El Señor no se impone, no obliga a nuestra libertad a seguirle deslumbrando nuestra inteligencia con una luz avasalladora. No. Respeta nuestra libertad; ama nuestra libertad; quiere ser amado por un corazón y una inteligencia libre. Y a la vez, nos recuerda nuestra responsabilidad de buscarle, de conocerle, de salir a su encuentro.
“Si alguno oye mis palabras y no las guarda, yo no lo condenaré, porque no he venido para condenar al mundo, sino para salvar al mundo”.
El Señor no necesita condenar a nadie: somos nosotros los que nos condenamos, si no queremos escuchar sus palabras; o si, al escucharlas, no queremos seguirlas.
Cristo ha venido a la tierra “para dar testimonio de la Verdad. Todo el que es de la Verdad escucha mi voz” (Jn. 18, 37).
Y no podemos pensar que sus palabras, que recogen los Evangelios, corresponden a una determinada época de la historia, a los pensamientos de una cultura, de una raza de seres humanos o de una nación o un pueblo. Cristo nos está transmitiendo con sus palabras y su vida; las Palabras y la Vida de Dios Padre, Hijo y Espíritu Santo. Palabras Eternas que serán siempre eficaces y estarán siempre vivas en todas las generaciones de hombres y de mujeres hasta el fin del mundo.
“Porque yo no he hablado por cuenta mía, el Padre que me envió es quien me ha ordenado lo que he de decir y cómo he de hablar. Y sé que su mandato es vida eterna”.
Las palabras de Jesús son muy claras. Es la Luz del mundo; y a nosotros, a la Iglesia, le corresponde transmitir íntegra esa Luz: que Cristo es el Hijo de Dios hecho hombre; que Cristo es la Voz de Dios Padre, que Cristo tiene Palabras de Vida eterna, que la Fe y la Moral nos unen a su propia vida y que rechazar sus Mandamientos es nuestro gran pecado.
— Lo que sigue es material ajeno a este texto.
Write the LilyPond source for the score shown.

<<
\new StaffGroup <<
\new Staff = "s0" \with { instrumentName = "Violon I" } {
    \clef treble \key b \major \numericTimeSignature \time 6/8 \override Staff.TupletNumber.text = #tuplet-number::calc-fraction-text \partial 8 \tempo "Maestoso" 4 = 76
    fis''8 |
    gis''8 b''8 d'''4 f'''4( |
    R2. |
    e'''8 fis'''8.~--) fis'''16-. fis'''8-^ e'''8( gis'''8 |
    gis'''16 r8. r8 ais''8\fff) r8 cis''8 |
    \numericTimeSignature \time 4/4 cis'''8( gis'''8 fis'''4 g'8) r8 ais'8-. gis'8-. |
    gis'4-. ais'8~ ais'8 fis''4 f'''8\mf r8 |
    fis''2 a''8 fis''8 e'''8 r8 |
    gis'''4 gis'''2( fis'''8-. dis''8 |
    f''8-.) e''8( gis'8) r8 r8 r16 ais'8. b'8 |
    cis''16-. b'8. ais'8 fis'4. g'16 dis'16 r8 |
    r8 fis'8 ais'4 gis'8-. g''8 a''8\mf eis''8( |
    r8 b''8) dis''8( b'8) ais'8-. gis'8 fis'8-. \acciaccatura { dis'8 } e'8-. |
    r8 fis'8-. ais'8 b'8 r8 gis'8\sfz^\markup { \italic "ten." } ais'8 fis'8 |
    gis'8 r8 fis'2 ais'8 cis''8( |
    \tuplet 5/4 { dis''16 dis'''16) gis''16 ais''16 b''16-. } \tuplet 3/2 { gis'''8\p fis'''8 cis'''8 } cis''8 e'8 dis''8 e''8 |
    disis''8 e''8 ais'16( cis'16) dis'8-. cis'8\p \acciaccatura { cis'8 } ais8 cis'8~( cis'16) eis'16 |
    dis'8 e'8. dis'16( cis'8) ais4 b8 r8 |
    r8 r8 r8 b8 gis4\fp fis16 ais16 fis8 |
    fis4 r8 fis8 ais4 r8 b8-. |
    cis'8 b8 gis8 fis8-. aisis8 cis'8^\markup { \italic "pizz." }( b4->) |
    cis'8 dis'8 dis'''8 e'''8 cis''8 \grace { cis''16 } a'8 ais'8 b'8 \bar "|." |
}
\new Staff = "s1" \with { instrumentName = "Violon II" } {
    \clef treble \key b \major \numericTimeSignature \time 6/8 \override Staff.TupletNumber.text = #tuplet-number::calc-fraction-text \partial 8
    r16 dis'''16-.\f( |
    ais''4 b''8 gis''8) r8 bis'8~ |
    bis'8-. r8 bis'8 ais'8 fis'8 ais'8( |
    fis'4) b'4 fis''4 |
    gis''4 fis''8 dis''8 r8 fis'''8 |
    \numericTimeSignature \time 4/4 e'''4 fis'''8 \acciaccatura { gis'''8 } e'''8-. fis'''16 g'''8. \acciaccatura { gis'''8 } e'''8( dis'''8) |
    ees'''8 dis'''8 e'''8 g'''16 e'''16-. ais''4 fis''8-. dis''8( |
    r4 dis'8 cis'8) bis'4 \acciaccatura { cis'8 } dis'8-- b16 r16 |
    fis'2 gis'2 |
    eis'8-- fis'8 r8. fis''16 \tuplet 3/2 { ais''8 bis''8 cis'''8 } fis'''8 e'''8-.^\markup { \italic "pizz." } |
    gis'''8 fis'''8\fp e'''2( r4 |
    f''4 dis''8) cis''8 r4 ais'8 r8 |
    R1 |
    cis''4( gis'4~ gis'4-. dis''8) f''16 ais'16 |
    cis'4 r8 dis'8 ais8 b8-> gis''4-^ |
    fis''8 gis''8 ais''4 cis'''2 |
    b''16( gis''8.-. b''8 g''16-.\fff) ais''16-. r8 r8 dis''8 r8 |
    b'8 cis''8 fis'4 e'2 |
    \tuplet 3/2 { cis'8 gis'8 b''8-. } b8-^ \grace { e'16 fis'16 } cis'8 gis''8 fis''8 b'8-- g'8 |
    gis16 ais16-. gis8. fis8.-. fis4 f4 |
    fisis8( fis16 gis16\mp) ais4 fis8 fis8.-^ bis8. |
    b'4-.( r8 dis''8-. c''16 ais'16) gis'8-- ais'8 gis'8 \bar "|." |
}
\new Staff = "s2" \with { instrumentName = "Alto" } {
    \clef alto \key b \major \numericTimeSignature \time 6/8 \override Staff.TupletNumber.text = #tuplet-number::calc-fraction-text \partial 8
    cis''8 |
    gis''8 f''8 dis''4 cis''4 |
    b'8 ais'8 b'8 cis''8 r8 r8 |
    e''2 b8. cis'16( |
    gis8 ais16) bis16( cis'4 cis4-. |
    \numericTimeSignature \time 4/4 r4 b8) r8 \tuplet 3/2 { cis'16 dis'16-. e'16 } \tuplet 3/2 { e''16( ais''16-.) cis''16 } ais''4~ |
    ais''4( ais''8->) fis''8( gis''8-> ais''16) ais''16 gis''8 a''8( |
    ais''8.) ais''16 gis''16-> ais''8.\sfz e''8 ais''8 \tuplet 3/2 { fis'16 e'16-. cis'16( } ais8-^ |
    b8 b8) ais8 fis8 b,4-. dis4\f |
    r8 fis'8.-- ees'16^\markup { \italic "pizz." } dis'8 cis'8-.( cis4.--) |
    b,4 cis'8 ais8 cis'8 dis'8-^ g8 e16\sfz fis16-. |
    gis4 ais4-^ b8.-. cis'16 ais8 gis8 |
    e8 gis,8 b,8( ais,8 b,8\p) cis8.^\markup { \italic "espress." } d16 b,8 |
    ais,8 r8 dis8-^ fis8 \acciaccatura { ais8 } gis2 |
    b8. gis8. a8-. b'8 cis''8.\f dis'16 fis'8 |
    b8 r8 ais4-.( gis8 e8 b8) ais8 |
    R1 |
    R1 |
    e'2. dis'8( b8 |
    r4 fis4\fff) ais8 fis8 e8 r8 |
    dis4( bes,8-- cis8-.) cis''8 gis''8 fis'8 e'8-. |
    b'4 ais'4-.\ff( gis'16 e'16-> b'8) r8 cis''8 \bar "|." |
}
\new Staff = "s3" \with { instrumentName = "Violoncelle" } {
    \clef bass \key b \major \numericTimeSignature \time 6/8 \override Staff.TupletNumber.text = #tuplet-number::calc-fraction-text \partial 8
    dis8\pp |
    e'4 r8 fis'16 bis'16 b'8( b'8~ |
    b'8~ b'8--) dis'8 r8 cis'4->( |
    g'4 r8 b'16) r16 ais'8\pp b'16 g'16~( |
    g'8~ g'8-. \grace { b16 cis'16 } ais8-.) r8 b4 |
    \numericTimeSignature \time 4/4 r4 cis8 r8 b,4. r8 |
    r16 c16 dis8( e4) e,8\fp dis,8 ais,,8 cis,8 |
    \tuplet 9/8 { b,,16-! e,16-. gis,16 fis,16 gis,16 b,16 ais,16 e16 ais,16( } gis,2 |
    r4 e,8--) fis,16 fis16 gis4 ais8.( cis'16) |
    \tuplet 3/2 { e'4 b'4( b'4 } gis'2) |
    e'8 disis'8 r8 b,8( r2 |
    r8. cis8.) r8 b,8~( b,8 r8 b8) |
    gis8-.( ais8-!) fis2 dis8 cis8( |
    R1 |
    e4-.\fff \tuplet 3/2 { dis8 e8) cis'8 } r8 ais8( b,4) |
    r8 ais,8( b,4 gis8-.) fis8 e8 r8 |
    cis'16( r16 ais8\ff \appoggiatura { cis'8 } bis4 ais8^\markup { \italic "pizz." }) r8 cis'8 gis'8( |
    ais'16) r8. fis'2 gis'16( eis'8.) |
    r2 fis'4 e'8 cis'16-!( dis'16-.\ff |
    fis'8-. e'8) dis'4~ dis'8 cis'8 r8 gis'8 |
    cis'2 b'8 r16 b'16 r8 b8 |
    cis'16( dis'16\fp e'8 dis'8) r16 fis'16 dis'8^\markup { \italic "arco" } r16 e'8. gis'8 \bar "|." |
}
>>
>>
Es la gran responsabilidad del cristiano: recibir la Luz de Cristo; vivirla y transmitirla a su alrededor; sea la luz del mundo en su familia, con sus amigos, con ocasión y sin ella. Y hacerlo con sus palabras: la Fe, y con sus obras: la Caridad.
“Vosotros sois la sal de la tierra, (…) Vosotros sois la luz del mundo (Mt 5, 13-14). ¡Qué responsabilidad! ¡Qué carga! Renunciar a ser la sal de la tierra es condenar al mundo a permanecer soso y sin gusto, renunciar a ser la luz del mundo es condenarlo a la oscuridad (card. Sarah).
“Causa de nuestra alegría”. La Virgen Santísima vive con nosotros esa gran batalla de paz y de alegría cristiana, que el Señor nos pide para encender “todos los caminos de la tierra con el fuego de Cristo que llevas en el corazón” (Camino, 1).